I realize this is a strange way to look at something as serious as having a panic attack. And I’m not trying to downplay these attacks, at all. Because boy, they can be brutal. But now rather than resisting or reacting to them when they arise, I choose to accept them for what they are. And I do this because I truly believe that sometimes you need to “lose your shit” or have a huge meltdown, letting yourself feel all of the things you’re feeling, in order to break through that glass ceiling that’s holding you back and level-up your life.
Because…sometimes, you need to fall apart in order to fall together.

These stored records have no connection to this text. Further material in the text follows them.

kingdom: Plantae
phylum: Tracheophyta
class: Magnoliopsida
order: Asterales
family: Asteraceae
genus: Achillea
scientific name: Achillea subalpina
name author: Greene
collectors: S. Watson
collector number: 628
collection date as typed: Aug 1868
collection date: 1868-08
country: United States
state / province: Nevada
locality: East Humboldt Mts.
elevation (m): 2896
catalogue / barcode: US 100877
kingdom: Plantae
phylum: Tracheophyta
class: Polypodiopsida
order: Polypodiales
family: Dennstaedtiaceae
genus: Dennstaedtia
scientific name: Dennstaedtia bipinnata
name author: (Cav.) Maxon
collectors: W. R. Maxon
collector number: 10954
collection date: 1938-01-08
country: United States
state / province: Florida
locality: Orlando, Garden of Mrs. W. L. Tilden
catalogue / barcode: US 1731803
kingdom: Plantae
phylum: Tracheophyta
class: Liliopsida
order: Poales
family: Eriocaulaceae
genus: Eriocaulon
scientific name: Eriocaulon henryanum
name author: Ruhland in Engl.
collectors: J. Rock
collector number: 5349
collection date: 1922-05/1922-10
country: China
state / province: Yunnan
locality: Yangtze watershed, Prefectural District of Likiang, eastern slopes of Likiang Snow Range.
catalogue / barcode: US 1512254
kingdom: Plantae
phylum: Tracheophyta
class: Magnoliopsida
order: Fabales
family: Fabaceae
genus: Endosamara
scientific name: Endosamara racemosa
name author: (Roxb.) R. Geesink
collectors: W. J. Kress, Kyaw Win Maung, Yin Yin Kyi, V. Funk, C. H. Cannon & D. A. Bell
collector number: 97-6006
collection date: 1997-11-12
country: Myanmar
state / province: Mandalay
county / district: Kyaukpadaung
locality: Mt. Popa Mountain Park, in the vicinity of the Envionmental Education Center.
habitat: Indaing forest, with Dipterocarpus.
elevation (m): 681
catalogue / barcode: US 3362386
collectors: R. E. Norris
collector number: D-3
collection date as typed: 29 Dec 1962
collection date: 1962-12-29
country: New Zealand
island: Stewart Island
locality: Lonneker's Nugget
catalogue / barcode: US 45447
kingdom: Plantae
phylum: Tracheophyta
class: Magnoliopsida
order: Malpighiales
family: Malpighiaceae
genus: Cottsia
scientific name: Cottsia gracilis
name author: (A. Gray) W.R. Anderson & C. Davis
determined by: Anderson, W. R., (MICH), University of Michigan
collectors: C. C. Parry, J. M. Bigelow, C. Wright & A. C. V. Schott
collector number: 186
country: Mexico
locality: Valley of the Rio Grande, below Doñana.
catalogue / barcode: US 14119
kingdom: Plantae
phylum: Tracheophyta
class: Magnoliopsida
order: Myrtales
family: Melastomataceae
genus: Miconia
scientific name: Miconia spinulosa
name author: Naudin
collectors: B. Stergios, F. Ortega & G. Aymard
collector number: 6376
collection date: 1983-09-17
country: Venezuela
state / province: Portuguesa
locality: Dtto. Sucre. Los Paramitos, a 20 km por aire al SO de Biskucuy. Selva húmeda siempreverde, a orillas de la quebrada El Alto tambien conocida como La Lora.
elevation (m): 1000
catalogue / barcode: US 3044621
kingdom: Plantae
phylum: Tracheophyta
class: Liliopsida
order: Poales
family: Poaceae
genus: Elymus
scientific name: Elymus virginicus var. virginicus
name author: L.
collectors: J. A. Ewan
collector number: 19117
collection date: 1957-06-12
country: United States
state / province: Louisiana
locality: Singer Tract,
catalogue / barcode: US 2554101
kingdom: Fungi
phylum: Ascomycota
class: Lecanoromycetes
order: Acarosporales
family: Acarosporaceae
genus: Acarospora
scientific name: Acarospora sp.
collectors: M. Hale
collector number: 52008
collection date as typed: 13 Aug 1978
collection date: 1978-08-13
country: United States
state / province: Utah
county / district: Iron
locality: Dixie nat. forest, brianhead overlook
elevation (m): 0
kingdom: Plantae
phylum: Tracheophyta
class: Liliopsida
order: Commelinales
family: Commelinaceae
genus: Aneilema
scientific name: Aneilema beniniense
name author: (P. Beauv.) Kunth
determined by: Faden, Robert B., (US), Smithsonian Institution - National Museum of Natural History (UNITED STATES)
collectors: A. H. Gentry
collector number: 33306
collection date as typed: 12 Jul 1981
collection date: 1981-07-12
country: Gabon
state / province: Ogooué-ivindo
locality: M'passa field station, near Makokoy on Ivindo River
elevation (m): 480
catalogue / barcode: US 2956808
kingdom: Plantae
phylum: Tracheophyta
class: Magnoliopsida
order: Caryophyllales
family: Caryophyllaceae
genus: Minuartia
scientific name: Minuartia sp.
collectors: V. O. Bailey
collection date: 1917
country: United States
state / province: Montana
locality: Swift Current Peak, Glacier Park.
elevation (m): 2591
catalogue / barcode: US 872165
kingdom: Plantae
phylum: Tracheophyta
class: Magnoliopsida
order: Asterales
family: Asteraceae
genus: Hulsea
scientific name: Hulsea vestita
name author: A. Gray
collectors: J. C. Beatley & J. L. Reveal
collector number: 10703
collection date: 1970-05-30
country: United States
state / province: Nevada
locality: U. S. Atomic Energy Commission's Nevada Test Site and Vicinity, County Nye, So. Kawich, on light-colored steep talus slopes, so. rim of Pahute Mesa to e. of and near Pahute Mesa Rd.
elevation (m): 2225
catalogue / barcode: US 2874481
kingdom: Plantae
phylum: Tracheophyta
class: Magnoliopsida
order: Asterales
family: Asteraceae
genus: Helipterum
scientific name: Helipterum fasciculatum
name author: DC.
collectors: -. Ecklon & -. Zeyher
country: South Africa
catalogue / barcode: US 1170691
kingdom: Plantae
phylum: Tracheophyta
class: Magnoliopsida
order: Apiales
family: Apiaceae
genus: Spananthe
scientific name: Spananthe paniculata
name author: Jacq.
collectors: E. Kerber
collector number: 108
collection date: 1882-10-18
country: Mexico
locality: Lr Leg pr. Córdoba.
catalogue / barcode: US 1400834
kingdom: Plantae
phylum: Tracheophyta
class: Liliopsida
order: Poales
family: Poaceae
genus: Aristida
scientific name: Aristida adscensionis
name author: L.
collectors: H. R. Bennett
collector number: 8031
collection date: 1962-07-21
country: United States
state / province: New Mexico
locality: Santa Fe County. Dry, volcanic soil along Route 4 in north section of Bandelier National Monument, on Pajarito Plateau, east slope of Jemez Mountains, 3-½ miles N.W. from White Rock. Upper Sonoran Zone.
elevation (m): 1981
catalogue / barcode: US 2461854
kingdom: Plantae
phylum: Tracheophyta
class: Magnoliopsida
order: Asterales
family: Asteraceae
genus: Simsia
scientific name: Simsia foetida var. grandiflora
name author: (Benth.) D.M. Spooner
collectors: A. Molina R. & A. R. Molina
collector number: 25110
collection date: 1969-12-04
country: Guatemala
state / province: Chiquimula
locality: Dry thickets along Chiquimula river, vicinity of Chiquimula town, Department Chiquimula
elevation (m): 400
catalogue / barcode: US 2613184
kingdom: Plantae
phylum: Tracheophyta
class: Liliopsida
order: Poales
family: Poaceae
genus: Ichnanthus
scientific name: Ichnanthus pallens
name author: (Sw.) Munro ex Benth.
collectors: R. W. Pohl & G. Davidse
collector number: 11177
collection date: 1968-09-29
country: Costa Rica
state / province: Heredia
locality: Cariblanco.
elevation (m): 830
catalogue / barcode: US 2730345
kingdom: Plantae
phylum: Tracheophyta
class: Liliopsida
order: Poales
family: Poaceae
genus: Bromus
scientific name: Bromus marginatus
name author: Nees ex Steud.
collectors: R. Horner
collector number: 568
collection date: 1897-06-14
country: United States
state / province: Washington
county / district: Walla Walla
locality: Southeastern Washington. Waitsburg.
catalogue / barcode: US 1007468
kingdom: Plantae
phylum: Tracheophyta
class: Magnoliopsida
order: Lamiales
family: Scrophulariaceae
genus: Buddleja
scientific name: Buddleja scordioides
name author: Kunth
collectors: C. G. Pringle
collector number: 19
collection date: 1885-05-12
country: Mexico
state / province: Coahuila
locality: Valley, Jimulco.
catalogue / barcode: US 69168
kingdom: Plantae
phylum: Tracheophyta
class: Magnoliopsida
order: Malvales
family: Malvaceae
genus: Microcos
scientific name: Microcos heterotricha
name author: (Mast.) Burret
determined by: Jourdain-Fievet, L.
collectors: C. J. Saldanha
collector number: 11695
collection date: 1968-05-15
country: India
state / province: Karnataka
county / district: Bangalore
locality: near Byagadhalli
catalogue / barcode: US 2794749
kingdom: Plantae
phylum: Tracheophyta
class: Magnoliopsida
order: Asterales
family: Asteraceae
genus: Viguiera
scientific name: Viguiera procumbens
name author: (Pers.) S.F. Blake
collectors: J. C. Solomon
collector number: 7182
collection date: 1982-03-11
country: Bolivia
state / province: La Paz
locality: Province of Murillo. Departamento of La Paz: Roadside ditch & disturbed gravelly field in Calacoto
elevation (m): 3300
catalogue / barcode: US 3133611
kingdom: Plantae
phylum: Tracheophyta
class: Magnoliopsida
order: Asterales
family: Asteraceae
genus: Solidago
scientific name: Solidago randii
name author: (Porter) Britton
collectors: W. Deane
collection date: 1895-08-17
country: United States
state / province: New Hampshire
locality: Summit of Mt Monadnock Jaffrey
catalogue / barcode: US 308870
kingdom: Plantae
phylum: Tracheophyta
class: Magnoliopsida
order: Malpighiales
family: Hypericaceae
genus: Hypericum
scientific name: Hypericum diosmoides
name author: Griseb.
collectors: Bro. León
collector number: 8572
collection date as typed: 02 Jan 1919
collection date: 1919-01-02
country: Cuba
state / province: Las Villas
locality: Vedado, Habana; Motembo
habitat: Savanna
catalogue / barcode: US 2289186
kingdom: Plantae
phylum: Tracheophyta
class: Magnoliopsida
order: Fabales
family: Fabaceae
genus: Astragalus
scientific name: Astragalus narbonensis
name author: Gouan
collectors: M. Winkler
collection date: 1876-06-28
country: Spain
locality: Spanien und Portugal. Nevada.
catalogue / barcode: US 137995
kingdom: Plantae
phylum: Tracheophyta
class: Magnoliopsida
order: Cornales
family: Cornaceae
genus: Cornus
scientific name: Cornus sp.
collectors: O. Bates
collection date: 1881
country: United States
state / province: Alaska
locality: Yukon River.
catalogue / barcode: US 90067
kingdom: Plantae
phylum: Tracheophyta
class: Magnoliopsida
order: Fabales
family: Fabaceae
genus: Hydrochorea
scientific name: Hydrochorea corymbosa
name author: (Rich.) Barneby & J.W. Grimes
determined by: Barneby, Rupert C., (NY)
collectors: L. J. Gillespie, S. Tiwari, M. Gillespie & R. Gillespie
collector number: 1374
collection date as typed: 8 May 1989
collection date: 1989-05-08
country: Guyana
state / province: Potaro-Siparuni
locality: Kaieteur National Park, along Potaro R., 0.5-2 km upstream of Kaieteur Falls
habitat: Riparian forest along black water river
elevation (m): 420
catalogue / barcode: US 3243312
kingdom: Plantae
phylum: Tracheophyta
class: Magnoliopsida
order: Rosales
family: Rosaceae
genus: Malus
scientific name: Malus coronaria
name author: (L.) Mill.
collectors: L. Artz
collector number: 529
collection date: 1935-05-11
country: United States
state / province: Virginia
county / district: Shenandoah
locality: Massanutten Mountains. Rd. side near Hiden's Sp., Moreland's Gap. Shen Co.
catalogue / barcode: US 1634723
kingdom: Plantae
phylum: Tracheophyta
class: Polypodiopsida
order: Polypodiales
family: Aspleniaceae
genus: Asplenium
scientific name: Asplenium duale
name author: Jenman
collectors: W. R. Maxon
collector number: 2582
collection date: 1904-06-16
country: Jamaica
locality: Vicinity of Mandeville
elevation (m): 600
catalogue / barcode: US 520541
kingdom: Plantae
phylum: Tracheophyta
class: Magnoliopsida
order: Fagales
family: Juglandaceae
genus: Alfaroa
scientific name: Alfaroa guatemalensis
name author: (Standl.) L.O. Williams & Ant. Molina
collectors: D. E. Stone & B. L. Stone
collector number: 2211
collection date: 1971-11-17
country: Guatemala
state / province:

Oh boy. This one’s a biggie. Moving in with your significant other is the first major hurdle of any long-term relationship. And it’s a HUGE test to see whether or not they’re the real deal. Now, I’m definitely not old-fashioned when it comes to stuff like this (or um, at all). I’m more of a ‘test it before you buy it’ sort of gal, ya know? To me, it’s so important to live with your significant other before you choose to commit even further to the relationship. I would personally never marry someone I hadn’t lived with for AT LEAST 6 months. Not only does it give you an idea of what they’re like on a SUPER personal level, but you also get to know their real character…personality traits…quirks…habits….etc. You know the saying, ‘the true test of someone’s character is what they do when no one is watching’? Well, it’s true. It’d be pretty damn hard to hide your true self 24/7…unless you’re a total sociopath. The good, bad, and extra ugly is bound to be released at some point. And it’s crucial to know who your partner is, both inside and out, if you’re going to choose to spend the rest of your life with them.